In the Republic of Korea, dermatologists have reported many CMC cases, but without genetic evaluations for STAT1 mutations. To the best of our knowledge, this is the first report on a STAT1 mutation in a CMC case in Korea [1720]. It highlights the need for more communication among different specialists to discuss and evaluate the genetic diagnosis and treatment. Moreover, familial genetic mutations should be evaluated to help with the interpretation of clinical findings. It would have been better for the patient if his parents had agreed for genetic testing earlier.

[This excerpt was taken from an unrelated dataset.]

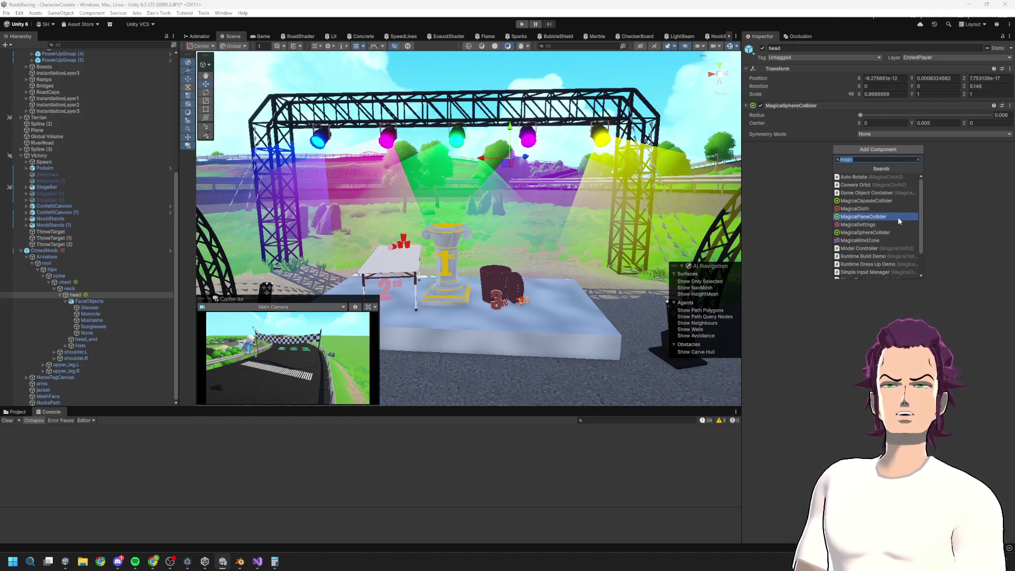
scroll(905, 225, "down", 2)
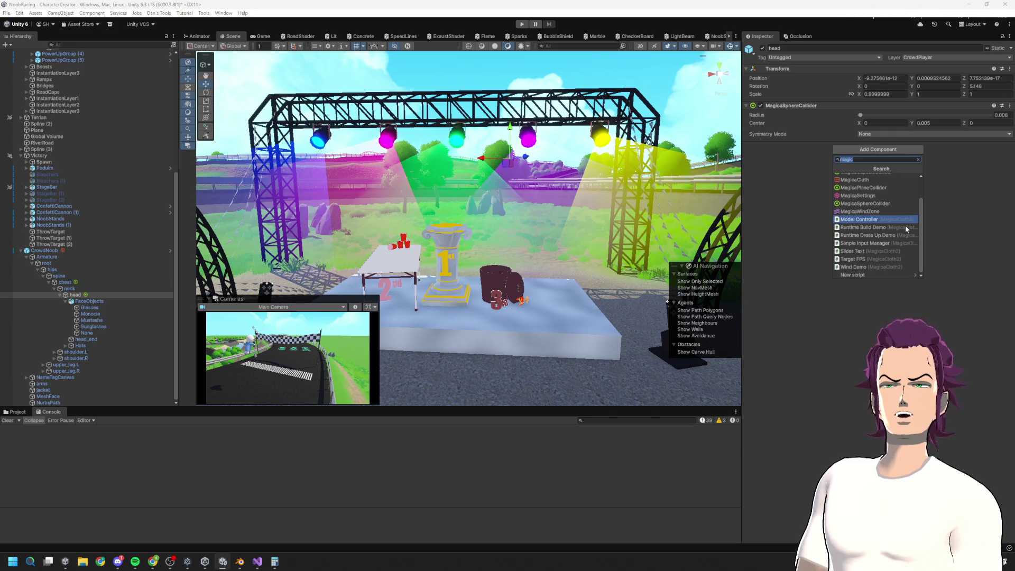
left_click(883, 219)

In conclusion, WES plays a key role in the diagnosis of rare diseases like CMC. In addition, owing to many mutations and various genetic patterns in CMC, WES is very important. Furthermore, we need to introduce CMC panel which is already used in abroad. In cases with negative culture results, like the present one, the accompanying disorders like chronic/recurrent oral thrush, hypothyroidism, hepatitis, and SLE should prompt the question whether a genetic abnormality like a STAT1 mutation is present. In addition, long-term follow-ups in children are crucial for diagnosing rare diseases.

Acknowledgements

This work was supported by the Soonchunhyang University Research Fund.

Figures
Fig. 1.

Clinical features of chronic mucocutaneous candidiasis with systemic lupus erythematosus. Whitish oral thrush in the soft palate (A), vesicular rash on whole body without pruritis (B), malar rash and panniculitis on face (C), and erythematous rash on back (D).


Fig. 2.

Identification of a point mutation of the STAT1 gene. The patient is carrying compound heterozygous c.1162A>G (p.K388E) mutation.


TABLES

Laboratory results of serum immunoglobulins, complement levels, and lymphocyte subgroups (rates and cell numbers)

Patient Referencea
IgG (mg/dL) 1,379 386–1,470
IgA (mg/dL) 77 29–256
IgM (mg/dL) 158 37–224
IgE (IU/mL) 56.8 2–393
IgG1 subclass (mg/dL) 1,010 377.0–1,131.0
IgG2 subclass (mg/dL) 190 68.0–388.0
IgG3 subclass (mg/dL) 30.4 15.8–89.0
IgG4 subclass (mg/dL) 6.57 1.2–169.9
C3 (mg/dL) 172 90–180
C4 (mg/dL) 23 10–40
CH50 (IU/mL) 49 32–58
CD3+T cells (%) 83.13 60–76
CD3+T cells (cells/μL) 2,715 1,200–2,600
CD4+T cells (%) 44.40 31–47
CD4+T cells (cells/μL) 1,450 650–1,500
CD8+T cells (%) 38.25 18–35
CD8+T cells (cells/μL) 1,249 370–1,100
CD4+/CD8+ratio 1.16 <1.0

Reference ranges for 7- to 12-years-old children.

Ig, immunoglobulin; C, complement components; CD, cluster of differentiation.